Let's learn together

Many parents are afraid of being perceived as "unprepared" and therefore don’t initiate this conversation. But whether we like it or not, at some point we  have to deal with questions that come up, so we should do research and have cohesive information. That's right, we don’t and won’t have the answers to all these questions and there are issues that we’re still confused about, but this is an opportunity to study together. The teens I meet are confused, overwhelmed and thirsty for information and guidance. Wouldn’t we like to be the address for them for any question or difficulty?

Even if we don’t always have the answers, our goal is to help them reach a reliable source who will give them the tools and knowledge they need. When we don’t talk to our kids, we leave them to deal alone and internalize all the problematic messages we want to ward off, from negative body image to violent and abusive sexual practices. When we convey to them that we’re there for them on these issues as well, we also spread a network of protection and security for them, but also show them that talking about sexuality is natural and it’s important that it be open. What will they learn from this about conduct within their relationships?
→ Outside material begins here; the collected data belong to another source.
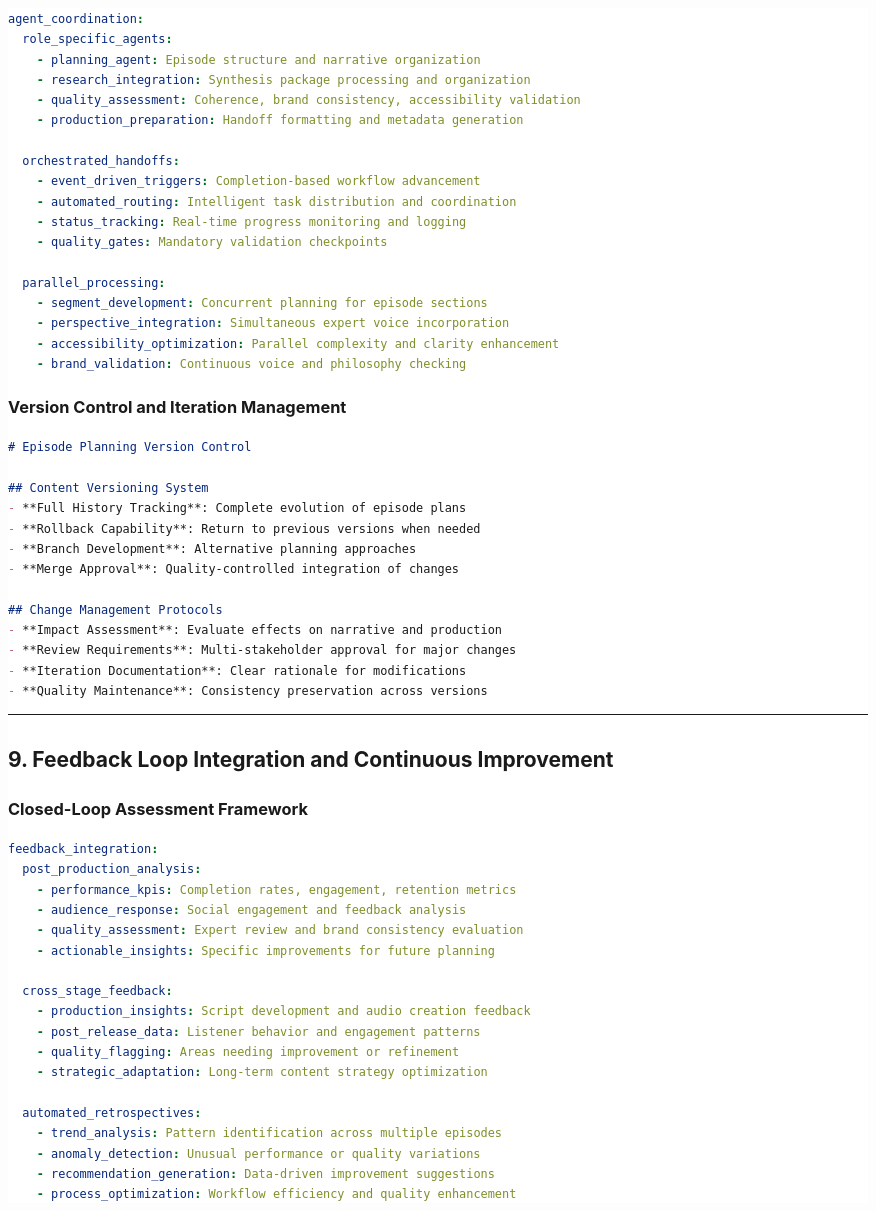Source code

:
 ```yaml
agent_coordination:
  role_specific_agents:
    - planning_agent: Episode structure and narrative organization
    - research_integration: Synthesis package processing and organization
    - quality_assessment: Coherence, brand consistency, accessibility validation
    - production_preparation: Handoff formatting and metadata generation

  orchestrated_handoffs:
    - event_driven_triggers: Completion-based workflow advancement
    - automated_routing: Intelligent task distribution and coordination
    - status_tracking: Real-time progress monitoring and logging
    - quality_gates: Mandatory validation checkpoints

  parallel_processing:
    - segment_development: Concurrent planning for episode sections
    - perspective_integration: Simultaneous expert voice incorporation
    - accessibility_optimization: Parallel complexity and clarity enhancement
    - brand_validation: Continuous voice and philosophy checking
```

### Version Control and Iteration Management

```markdown
# Episode Planning Version Control

## Content Versioning System
- **Full History Tracking**: Complete evolution of episode plans
- **Rollback Capability**: Return to previous versions when needed
- **Branch Development**: Alternative planning approaches
- **Merge Approval**: Quality-controlled integration of changes

## Change Management Protocols
- **Impact Assessment**: Evaluate effects on narrative and production
- **Review Requirements**: Multi-stakeholder approval for major changes
- **Iteration Documentation**: Clear rationale for modifications
- **Quality Maintenance**: Consistency preservation across versions
```

---

## 9. Feedback Loop Integration and Continuous Improvement

### Closed-Loop Assessment Framework

```yaml
feedback_integration:
  post_production_analysis:
    - performance_kpis: Completion rates, engagement, retention metrics
    - audience_response: Social engagement and feedback analysis
    - quality_assessment: Expert review and brand consistency evaluation
    - actionable_insights: Specific improvements for future planning

  cross_stage_feedback:
    - production_insights: Script development and audio creation feedback
    - post_release_data: Listener behavior and engagement patterns
    - quality_flagging: Areas needing improvement or refinement
    - strategic_adaptation: Long-term content strategy optimization

  automated_retrospectives:
    - trend_analysis: Pattern identification across multiple episodes
    - anomaly_detection: Unusual performance or quality variations
    - recommendation_generation: Data-driven improvement suggestions
    - process_optimization: Workflow efficiency and quality enhancement
```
It’s possible to break the barrier of embarrassment

Now, I ask the teens I’m leading which topics they want to discuss. Guess which cards the boys and girls are choosing now? True, exactly the same things; the issues that really concern them are also the issues that they don’t want to talk about with us. Many parents will be surprised to find that when they cross the initial embarrassment barrier this creates an opportunity for intimate and special communication that gives our boys and girls the feeling that there is someone to trust, that the door is not closed in their face and that we’re an address for shared thought and consultation.

Remember that talking about sexuality is talking about values. Just as we want to teach our children to act with compassion and sensitivity and to act out of critical thinking, so too in the sexual realm we want to educate them to listen to themselves and others, and to promote their and the environment's protection.

Sexuality is a natural and wonderful thing. It’s a whole and wonderful world to discover and it invites exciting and enjoyable feelings and fun experiences. We as parents have the responsibility to help our teens put boundaries in the right places so that they can explore and experience with pleasure and safety.

The author is a mother of two and a consultant, content developer and educator for healthy sexuality and gender equality.